She braked audibly in front of my doorstep and rang the bell insistently.
“It is a glorious day. Why are you wasting it indoors?” she demanded.
It was no use saying I had bills to pay and my accountant’s exigent letter to answer. She barely listened and then responded with an impatient shake of her long, unruly mien.
“You do that later. Now, you come with me.”
She hardly gave me the time to put on my shoes. As I tied the shoestrings, she brushed her hair and answered mail on her phone, both at the same time.
As she stopped, I noticed a liquor store next door. “I finished my bottle of Campari last night,” I said. “Why not I pick up a bottle why you buy the lemonade?”
It was a large store, and they had a few items on sale. A bottle of Absolut vodka caught my eye and I took it too. As I placed the bottles on the counter, the salesman said, “Sir, we have some gin too on heavy discount.” I nodded and paid.
A few miles ahead we were past the city traffic and Diane pressed on the pedal. The cool breeze hit my face. It was agreeable to be out of the city and its noise and grime. Life seemed very pleasant and peaceful.

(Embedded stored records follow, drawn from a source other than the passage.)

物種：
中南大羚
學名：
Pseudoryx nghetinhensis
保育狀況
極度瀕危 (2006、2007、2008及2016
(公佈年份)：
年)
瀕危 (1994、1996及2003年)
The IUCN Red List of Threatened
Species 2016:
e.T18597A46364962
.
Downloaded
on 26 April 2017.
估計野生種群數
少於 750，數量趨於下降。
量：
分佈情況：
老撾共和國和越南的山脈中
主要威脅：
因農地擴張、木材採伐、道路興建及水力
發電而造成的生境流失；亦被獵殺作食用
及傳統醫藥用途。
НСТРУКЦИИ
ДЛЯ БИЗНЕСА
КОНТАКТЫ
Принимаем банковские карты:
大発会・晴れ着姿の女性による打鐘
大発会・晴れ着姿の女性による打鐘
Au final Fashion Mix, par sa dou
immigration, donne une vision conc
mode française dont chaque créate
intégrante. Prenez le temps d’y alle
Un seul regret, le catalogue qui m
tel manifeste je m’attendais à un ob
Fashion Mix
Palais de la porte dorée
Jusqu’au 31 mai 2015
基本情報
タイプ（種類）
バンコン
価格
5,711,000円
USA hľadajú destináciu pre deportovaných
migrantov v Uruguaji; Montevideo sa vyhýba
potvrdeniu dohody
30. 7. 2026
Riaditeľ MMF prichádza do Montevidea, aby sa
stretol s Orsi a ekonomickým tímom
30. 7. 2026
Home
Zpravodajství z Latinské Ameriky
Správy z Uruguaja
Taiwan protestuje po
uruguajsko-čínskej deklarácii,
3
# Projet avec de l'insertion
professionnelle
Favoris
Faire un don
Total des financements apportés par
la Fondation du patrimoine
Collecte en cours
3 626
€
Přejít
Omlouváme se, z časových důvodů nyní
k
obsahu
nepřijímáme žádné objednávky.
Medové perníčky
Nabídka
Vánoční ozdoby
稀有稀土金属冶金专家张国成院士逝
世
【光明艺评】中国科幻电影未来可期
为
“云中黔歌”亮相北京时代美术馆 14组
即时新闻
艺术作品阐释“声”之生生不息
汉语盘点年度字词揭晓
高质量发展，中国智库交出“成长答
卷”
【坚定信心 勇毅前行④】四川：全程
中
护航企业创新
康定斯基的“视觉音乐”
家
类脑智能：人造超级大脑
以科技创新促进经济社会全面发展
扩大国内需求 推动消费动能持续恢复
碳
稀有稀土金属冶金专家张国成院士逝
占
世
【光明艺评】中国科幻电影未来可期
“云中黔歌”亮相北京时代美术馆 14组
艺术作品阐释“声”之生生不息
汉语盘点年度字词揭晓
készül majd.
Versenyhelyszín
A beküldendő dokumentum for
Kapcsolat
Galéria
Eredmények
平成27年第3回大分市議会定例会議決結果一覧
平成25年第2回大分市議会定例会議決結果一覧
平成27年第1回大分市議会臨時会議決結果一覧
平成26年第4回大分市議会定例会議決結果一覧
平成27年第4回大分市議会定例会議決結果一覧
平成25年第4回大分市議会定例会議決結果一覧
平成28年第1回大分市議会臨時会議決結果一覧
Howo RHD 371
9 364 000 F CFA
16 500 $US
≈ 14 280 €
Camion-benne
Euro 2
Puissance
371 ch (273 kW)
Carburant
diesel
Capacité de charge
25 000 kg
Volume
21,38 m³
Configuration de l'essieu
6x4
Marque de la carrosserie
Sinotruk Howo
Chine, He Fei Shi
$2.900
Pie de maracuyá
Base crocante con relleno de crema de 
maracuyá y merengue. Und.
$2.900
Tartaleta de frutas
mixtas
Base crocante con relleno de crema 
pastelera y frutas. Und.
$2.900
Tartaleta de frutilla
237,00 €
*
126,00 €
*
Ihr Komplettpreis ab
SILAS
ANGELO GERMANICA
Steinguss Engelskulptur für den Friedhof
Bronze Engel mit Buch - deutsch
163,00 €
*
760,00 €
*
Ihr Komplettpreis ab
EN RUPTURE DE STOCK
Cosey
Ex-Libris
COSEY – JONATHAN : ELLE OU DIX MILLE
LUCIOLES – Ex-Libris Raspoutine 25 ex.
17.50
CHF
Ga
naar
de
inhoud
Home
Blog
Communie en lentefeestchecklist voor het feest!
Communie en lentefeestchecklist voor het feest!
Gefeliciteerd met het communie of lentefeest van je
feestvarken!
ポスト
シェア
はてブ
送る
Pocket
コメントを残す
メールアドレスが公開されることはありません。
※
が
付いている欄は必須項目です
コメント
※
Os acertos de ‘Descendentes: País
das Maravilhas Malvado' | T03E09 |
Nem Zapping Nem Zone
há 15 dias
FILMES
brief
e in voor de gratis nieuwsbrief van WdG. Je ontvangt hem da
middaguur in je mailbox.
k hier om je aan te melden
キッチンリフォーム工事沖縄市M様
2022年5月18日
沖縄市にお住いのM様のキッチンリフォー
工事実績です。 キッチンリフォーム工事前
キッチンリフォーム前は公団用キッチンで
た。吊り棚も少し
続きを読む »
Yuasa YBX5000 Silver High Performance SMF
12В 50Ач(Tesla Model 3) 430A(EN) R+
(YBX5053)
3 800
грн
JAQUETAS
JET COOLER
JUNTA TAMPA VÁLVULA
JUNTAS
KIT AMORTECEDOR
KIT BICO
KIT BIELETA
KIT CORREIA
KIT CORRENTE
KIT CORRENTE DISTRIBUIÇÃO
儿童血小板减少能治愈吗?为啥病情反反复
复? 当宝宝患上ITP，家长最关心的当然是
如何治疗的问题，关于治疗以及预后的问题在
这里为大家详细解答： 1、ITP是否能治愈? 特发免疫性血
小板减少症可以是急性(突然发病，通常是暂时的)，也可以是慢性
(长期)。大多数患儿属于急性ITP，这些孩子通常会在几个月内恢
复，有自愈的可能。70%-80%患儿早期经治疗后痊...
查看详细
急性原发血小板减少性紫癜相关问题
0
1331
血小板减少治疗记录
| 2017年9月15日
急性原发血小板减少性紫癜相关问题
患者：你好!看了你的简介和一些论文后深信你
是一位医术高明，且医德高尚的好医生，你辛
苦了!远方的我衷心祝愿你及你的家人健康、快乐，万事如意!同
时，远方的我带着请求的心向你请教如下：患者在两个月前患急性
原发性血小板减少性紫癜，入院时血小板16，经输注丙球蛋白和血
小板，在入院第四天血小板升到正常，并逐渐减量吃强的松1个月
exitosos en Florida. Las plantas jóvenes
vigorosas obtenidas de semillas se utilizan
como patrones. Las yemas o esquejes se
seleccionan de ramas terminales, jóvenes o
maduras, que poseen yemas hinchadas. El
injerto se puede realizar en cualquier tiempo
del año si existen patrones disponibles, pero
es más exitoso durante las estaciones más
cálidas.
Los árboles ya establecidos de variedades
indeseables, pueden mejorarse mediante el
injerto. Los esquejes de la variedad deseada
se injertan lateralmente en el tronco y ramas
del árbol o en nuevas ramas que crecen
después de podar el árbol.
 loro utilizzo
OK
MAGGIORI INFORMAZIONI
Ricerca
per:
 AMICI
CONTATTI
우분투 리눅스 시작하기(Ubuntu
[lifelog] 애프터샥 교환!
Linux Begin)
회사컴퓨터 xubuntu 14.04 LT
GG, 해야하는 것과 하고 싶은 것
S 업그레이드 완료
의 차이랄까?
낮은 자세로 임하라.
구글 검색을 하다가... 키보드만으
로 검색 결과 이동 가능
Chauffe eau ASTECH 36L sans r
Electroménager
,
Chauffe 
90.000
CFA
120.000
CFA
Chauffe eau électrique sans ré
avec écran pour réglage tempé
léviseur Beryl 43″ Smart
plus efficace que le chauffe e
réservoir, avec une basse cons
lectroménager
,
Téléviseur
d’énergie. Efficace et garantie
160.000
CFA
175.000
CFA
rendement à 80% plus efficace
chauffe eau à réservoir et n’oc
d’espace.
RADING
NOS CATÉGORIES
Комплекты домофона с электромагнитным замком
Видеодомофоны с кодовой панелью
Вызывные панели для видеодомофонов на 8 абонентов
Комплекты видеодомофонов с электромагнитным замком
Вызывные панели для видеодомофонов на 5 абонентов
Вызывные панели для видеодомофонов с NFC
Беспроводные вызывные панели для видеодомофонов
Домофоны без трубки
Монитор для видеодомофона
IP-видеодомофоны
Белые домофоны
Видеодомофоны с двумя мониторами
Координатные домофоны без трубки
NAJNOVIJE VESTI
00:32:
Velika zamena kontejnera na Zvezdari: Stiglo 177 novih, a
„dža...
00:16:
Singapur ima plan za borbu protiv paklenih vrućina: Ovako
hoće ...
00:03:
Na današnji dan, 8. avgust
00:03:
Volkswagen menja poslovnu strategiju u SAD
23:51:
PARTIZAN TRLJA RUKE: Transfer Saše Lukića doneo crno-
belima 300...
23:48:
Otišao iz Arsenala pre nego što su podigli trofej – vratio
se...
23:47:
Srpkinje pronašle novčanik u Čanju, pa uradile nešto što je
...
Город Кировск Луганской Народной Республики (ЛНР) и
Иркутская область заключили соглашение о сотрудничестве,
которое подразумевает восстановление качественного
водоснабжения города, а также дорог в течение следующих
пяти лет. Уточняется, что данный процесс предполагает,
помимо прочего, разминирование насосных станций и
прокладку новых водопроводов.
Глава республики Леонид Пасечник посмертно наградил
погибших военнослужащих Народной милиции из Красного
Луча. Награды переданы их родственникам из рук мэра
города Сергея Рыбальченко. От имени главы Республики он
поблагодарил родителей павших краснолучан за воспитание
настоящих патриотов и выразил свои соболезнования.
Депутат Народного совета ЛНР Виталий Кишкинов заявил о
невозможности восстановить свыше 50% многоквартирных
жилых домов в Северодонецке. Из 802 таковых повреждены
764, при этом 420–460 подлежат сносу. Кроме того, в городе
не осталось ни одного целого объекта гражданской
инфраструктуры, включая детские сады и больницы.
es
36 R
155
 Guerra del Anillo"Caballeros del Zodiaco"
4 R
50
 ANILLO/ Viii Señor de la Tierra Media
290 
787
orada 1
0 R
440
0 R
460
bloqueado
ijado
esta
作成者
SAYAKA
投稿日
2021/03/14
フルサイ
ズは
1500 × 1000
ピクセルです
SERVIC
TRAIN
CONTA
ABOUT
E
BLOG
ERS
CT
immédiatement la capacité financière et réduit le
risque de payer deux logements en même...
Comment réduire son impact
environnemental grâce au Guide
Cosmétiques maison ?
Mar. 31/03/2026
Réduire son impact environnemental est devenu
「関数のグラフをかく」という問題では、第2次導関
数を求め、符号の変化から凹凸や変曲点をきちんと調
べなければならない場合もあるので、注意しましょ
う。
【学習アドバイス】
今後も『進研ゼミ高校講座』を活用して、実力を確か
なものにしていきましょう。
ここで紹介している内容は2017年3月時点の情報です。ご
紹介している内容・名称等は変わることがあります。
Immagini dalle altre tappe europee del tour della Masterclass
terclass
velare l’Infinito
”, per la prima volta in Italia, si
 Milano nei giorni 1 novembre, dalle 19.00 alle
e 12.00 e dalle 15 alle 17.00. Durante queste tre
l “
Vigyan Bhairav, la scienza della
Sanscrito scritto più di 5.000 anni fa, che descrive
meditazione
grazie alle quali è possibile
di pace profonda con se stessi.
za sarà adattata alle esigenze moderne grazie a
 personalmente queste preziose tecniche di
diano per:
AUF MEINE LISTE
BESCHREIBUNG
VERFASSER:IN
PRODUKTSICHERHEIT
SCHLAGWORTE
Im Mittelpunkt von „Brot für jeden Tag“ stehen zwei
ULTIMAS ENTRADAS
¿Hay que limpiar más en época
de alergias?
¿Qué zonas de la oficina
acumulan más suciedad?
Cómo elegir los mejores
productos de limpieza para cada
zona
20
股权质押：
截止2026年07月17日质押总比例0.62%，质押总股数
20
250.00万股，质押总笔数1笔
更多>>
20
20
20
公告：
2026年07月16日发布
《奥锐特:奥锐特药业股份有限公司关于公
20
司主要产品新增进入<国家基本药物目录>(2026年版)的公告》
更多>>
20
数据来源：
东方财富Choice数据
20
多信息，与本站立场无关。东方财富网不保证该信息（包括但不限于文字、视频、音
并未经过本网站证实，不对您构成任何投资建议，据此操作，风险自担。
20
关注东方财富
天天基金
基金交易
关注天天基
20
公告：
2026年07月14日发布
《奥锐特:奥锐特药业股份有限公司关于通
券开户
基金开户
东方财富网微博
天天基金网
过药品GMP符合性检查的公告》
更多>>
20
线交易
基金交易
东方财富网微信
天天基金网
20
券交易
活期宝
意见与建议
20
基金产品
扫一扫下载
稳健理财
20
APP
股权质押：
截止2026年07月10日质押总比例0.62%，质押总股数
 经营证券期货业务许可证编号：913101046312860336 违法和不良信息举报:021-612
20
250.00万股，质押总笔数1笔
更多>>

Just then we both heard the siren, the police signal. A police car was following us with flashing lights. Disgusted, Diane muttered, “What’s this? I certainly wasn’t speeding.”
She stopped the car. The police car stopped right behind us. The cop took his time checking our number on his computer before he came to ask for our driving license.
More checking and then he came to the window with the strange message, “There is the report of a stolen vehicle.”
Aghast, Diane replied, “I have had this car for three years. It has never been stolen.”
The cop looked at me and asked, “Who is that man?”
“My friend. He has nothing to do with my car.”
The cop went back to his car for more checking. Then he returned, a little abashed, and said, “I am sorry. There was a mistake about the number of the vehicle. Apologies for stopping you.”
Hardly had he spoken when he noticed the bottles that had rolled out of the paper bag on the back seat.
“Do you realize that it is against the law to transport liquor bottles from one state to another?”
I spoke up, “I am not transporting anything across state lines. I saw some liquor being sold at discount and bought them for my own use. They are going home with me when we return from our trip.”
The cop looked askance and examined the paper bag gingerly. He realized there were only three bottles, hardly the stuff for a major commercial transaction. He let us go.
The last word was of course Diane’s. When the cop left and the car started again, Diane heaved a noticeable sigh and asked, “Did you really have to buy so many bottles?”
I maintained a discreet silence.
We had a pleasant time in Frederick. We went to a small museum and then we had an excellent lunch in a cozy pint-sized family-run restaurant.

She took a look at her glass and asked suspiciously, “What is this stuff?”
I replied, “It is called a Poor Man’s Vodka Martini. It has only ginger ale and vodka – the vodka that we took across state lines but, unwisely, did not sell for profit but brought back for our own delectation.”